Para além do debate econômico, pensar em uma cidade que vibra cultura é passar também por outros setores: desde as bolhas sociais às geográficas. Para a produtora cultural Layane Holanda, é uma conversa que deve ser feita não apenas pelo campo da arte, mas da antropologia, da arquitetura e do urbanismo. 

“Pensar sustentabilidade e desenvolvimento é pensar qualidade de vida, e pensar qualidade de vida é pensar num espaço que contemple de maneira mais ampliada as pessoas”, analisa Layane. “Se eu tenho uma cidade que tem uma praça que é segura, se eu tenho uma cidade com ruas sinalizadas, se eu tenho uma cidade que pensa programação cultural fora das escolas e fora dos muros das residências, eu penso uma cidade que pode ser habitada”, observa a produtora cultural. 
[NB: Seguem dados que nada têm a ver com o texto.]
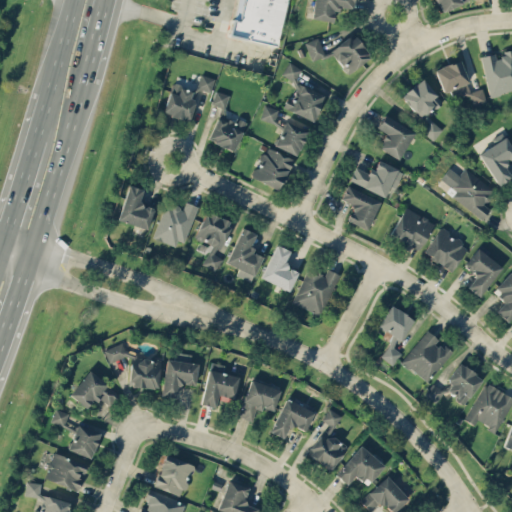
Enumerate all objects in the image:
building: (447, 3)
building: (328, 8)
road: (144, 12)
road: (184, 16)
building: (257, 19)
road: (221, 20)
building: (258, 20)
road: (404, 28)
road: (96, 37)
road: (225, 43)
road: (63, 48)
building: (339, 52)
building: (498, 70)
building: (457, 81)
building: (204, 82)
road: (373, 83)
building: (301, 95)
building: (421, 98)
building: (178, 102)
building: (268, 113)
road: (43, 116)
building: (224, 124)
building: (431, 129)
building: (393, 136)
building: (290, 137)
road: (61, 158)
building: (497, 159)
building: (271, 167)
building: (376, 177)
building: (468, 190)
road: (18, 193)
building: (359, 206)
building: (134, 208)
building: (174, 222)
building: (411, 227)
road: (3, 231)
building: (212, 236)
road: (20, 237)
road: (349, 247)
building: (444, 248)
road: (30, 254)
building: (243, 255)
road: (13, 262)
building: (278, 268)
building: (481, 269)
road: (119, 271)
road: (86, 287)
building: (313, 289)
building: (504, 295)
road: (13, 302)
road: (171, 312)
road: (352, 313)
building: (394, 322)
building: (425, 355)
building: (137, 366)
building: (177, 373)
road: (356, 382)
building: (461, 382)
building: (217, 383)
building: (93, 390)
building: (433, 392)
building: (257, 398)
building: (488, 407)
building: (58, 416)
building: (290, 417)
building: (508, 437)
building: (83, 440)
building: (327, 442)
road: (239, 452)
building: (359, 466)
building: (64, 470)
road: (121, 470)
building: (173, 474)
building: (383, 495)
building: (234, 498)
building: (45, 499)
building: (159, 502)
road: (302, 504)
road: (309, 504)
road: (461, 507)
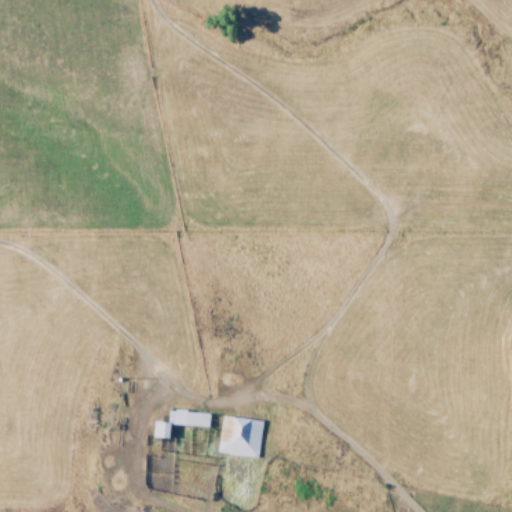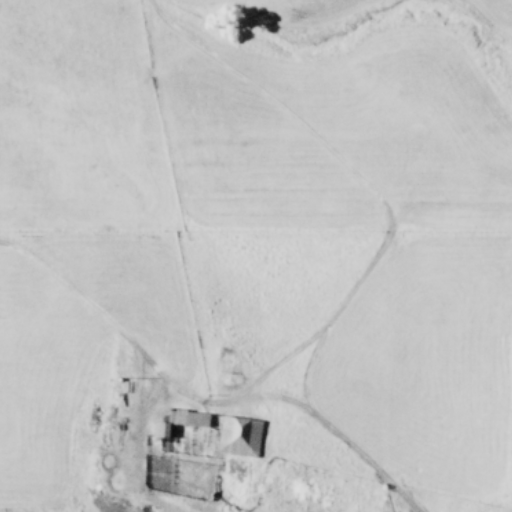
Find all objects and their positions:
building: (178, 421)
building: (237, 436)
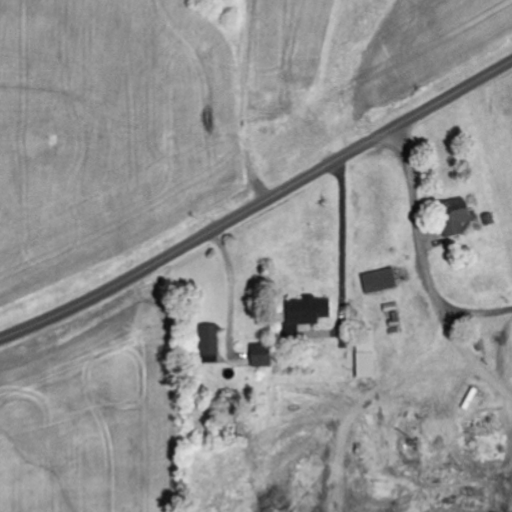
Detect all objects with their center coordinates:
road: (259, 203)
building: (458, 219)
road: (419, 255)
building: (381, 281)
building: (307, 313)
building: (212, 344)
building: (263, 355)
building: (367, 360)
Layane, que produz eventos voltados para pensar a infância na cidade, discute que o fato de Teresina ser muito quente faz com que as pessoas – especialmente crianças e jovens – “vivam” pouco o espaço da rua. Porém, isso não pode ser motivo para impedir um circuito cultural local em todas as linguagens de arte: música, dança, teatro, pintura, cinema. 

Por mais que haja projetos que contemplem a infância e adolescência, as ações precisam criar um diálogo com o público. Isso porque, a cidade é um organismo apresentado para pessoas dessa faixa etária logo no início da sua vida, e portanto, é preciso enxergá-la como um espaço artístico de direito – assim como educação, segurança e saúde.  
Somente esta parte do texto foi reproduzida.